NZD/USD can continue through the 61.8% extension level at 0.6870 and targets 0.6929


  • NZD/USD has been chipping away at the upside as the dollar starts to get reigned in ahead of the Thanksgiving holidays that begin tomorrow in the US. The DXY is back of the recent highs through 97.50 and drifted to as low as 96.04 on Tuesday. The DXY was -0.01% entering today's US session; (Unchanged at the time of writing on mixed US data).
  • NZD/USD has been able to find its wings again despite the broad-based deterioration in risk sentiment that kicked off the week and despite further weakness in global dairy prices - (With the GDT Price Index falling 3.5% on Tuesday). 
  • NZD/USD is currently trading at 0.6845 with a high of 0.6854 and a low of 0.6781 -  The 161.8% extension level at 0.6870 is critical.
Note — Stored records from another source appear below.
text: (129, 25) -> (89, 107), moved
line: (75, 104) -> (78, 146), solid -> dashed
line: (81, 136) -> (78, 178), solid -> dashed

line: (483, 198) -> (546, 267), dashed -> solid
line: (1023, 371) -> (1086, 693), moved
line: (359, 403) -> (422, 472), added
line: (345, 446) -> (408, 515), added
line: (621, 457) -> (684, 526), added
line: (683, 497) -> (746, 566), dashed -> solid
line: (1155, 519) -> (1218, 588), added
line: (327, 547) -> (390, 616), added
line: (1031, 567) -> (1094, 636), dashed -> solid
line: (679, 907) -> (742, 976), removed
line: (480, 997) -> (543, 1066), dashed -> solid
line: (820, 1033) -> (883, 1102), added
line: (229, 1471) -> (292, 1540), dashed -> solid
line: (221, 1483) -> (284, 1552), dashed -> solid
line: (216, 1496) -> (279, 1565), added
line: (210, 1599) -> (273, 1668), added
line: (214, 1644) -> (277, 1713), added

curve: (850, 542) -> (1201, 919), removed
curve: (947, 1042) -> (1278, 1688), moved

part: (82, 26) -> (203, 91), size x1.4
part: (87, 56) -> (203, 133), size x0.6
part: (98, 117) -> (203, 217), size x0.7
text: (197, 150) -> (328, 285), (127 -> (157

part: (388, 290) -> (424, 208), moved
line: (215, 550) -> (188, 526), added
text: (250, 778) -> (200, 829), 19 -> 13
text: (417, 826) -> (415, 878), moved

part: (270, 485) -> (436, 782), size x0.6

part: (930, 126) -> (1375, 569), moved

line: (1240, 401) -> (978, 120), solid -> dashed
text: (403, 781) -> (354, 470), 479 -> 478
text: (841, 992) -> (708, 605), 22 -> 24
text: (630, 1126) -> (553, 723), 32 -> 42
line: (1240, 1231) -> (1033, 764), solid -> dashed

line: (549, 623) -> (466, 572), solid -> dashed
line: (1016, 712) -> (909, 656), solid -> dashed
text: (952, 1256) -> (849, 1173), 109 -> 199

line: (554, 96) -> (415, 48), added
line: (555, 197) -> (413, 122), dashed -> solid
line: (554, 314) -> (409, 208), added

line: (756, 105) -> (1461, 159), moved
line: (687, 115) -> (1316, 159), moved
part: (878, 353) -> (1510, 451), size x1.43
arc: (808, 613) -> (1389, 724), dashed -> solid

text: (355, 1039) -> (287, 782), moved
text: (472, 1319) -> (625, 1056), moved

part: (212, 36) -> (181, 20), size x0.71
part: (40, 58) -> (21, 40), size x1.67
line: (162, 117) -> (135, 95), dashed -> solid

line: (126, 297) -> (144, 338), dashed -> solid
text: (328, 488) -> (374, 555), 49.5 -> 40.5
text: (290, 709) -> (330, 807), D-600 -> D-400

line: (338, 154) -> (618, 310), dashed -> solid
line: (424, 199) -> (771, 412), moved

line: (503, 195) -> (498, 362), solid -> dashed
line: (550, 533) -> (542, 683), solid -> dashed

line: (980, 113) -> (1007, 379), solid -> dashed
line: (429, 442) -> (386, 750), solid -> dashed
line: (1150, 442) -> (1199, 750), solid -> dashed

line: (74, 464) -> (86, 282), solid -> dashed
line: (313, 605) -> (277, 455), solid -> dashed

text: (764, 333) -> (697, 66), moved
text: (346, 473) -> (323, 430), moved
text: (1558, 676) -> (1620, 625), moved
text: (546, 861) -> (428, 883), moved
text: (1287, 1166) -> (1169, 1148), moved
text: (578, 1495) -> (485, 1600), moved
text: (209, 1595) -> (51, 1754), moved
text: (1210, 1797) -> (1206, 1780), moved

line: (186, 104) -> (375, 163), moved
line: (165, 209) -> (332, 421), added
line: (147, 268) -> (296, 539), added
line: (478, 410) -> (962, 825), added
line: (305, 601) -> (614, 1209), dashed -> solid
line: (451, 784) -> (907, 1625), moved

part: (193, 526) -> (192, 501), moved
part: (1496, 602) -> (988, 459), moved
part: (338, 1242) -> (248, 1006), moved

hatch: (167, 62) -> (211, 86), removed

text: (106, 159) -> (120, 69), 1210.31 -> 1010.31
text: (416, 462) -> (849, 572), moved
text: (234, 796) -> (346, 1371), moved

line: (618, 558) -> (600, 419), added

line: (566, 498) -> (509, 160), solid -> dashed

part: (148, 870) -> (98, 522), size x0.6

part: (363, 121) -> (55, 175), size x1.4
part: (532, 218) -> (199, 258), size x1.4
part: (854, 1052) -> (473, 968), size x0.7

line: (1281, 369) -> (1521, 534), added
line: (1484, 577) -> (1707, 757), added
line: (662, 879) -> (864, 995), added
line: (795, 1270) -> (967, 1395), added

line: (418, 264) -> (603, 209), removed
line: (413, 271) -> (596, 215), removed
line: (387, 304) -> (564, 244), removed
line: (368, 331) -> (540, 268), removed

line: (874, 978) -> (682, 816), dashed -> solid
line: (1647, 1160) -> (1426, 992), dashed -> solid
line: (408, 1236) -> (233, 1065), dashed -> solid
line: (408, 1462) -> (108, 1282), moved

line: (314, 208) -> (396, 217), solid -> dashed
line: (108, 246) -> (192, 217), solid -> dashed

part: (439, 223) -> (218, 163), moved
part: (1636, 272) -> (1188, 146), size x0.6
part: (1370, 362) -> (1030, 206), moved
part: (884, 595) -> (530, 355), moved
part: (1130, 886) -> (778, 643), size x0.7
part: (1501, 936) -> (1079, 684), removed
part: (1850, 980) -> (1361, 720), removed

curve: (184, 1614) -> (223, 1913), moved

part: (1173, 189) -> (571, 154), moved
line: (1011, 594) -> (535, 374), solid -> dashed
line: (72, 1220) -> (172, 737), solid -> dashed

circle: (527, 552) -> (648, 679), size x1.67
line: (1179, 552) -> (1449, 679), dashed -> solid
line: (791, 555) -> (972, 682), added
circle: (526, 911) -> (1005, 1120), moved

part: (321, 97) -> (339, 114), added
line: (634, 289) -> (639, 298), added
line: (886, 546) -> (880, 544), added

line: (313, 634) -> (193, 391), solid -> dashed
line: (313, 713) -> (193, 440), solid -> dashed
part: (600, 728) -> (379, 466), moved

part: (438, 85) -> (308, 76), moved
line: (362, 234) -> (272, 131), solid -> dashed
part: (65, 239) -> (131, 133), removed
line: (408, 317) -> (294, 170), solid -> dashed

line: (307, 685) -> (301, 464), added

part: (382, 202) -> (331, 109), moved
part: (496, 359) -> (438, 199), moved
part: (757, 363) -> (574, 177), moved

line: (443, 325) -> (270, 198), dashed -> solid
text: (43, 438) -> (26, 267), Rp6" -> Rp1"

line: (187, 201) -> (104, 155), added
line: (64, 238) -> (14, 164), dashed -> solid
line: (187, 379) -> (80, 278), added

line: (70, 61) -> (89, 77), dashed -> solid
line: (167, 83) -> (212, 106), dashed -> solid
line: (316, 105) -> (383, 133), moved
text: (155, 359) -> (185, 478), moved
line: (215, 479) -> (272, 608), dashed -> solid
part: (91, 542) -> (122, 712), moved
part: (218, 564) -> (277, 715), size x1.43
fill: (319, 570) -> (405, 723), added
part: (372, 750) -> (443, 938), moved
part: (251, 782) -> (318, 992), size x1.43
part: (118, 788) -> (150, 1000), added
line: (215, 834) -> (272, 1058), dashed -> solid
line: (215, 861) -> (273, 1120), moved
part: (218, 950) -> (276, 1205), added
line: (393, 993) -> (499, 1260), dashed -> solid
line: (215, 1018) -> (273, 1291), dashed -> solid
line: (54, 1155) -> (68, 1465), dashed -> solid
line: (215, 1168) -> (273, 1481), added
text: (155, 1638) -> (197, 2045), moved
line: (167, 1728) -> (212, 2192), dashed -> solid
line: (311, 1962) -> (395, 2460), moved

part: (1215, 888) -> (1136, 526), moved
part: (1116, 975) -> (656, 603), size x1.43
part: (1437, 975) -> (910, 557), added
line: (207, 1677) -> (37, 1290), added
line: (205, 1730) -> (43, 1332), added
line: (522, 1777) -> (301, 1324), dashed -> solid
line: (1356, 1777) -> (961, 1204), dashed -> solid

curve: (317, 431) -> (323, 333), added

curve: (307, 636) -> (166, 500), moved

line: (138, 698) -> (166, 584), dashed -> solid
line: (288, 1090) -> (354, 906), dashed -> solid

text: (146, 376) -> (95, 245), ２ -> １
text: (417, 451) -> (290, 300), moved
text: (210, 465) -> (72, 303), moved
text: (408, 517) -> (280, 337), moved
It's been two-way traffic for the bird since the 16th of this month, bids and offers coming in depending on risk sentiment and the mood around geopolitical scenarios, with a particular focus on the Sino-US trade-spat as we head closer towards the G20 summit on the 26th November. 

The latest on that is the souring of relations that were evident at the weekends APEC meeting; This weighed on the commodity complex and the antipodes. It appears that there is a risk of more U.S. tariffs on Chinese imports and that the U.S.-China trade rapprochement at the G20 meeting looks highly unlikely; This has weighed on global equities that were in a sea of red at the start of the week, sending the indexes into negative territory for 2018. 

However, there has been a slight correction on Wednesday with the Thanksgiving holidays approaching and some squaring off there, although we have had some chatter that the Fed may need to pause its tightening cycle in spring of 2019. However, that is likely more to do with global growth factors that could start to hinder the US growth momentum and be a potential reason to stay long the greenback. 

European politics in focus

Other than that, there is a keen focus on Brexit and Italian politics. Today, the EU made its first step toward imposing fines on Italy, but Italy’s markets have shrugged off the threat of penalties for breaking the budget rules on the hope that there might still be room for dialogue. This sent Italian bonds and bank stocks sharply higher as a buy the rumour sell the fact combined with the relief that there could be some spending revisions made by the Deputy Prime Minister Matteo Salvini in order to avoid punishment - leading to a rally in risk - which ultimately propped up the high betas such as the antipodes.  

US dollar and the US slowing down?

Meanwhile, US data has been mixed, but good to see some traction in the US housing market. We saw that the US Housing Starts came in line with expectations, although remaining within a trend that is still pointing towards moderation. However, today, Existing Home Sales MoM was a pleasant surprise to the upside at 1.4% vs 1.0% expected and far better than the -3.4% prior. However, this data does not detract one away from the evident slowdown in the housing sector, weighed upon by higher rates of interest for one - (30-year mortgage rates are close to 5.2% right now – the highest for eight years). "Wage growth is picking up, but at 3.1% it remains well behind annual house price growth of 5.5% year on year as of August," analysts at ING Bank pointed out. 

However, additionally, today we saw a terrible durable goods number which signals a slowdown in capex (business investment). Trump's ploy to encourage companies to bring back overseas profits through tax cuts has done little to encourage corporate investment. Today's data showed that October's orders were down -4.4% vs -2.5% expected and lower than the -0.1% prior that was actually revised from 0.8% - So even more bearish. 

Week Ahead

For the rest of the day/week, there is no doubt that liquidity will lighten up into Thanksgiving celebrations in the US. For now, the kiwi is likely to remain on the front foot so long as the long dollar position continues to be clipped on squaring up of positions into the holidays - There is little left in terms of economic data that has been slated for the week, but eyes will stay on oil prices, stocks and geopolitics.

NZD/USD levels

  • Support 0.6700.
  • Resistance 0.6890.

NZD has remained elevated since the strong employment report which had sent the bird onto the 0.68 handle and through the 38.2% retracement fibo (0.6810) of the 2018 sell-off from 0.7441 highs to 0.6427 2018 lows. There was a pull back before the run towards a 161.8% extension level at 0.6870 where bulls managed to score a high of 0.6884 which guards 0.6929, as the 50% fibo of the 2018 range - (weekly RSI still has room to go).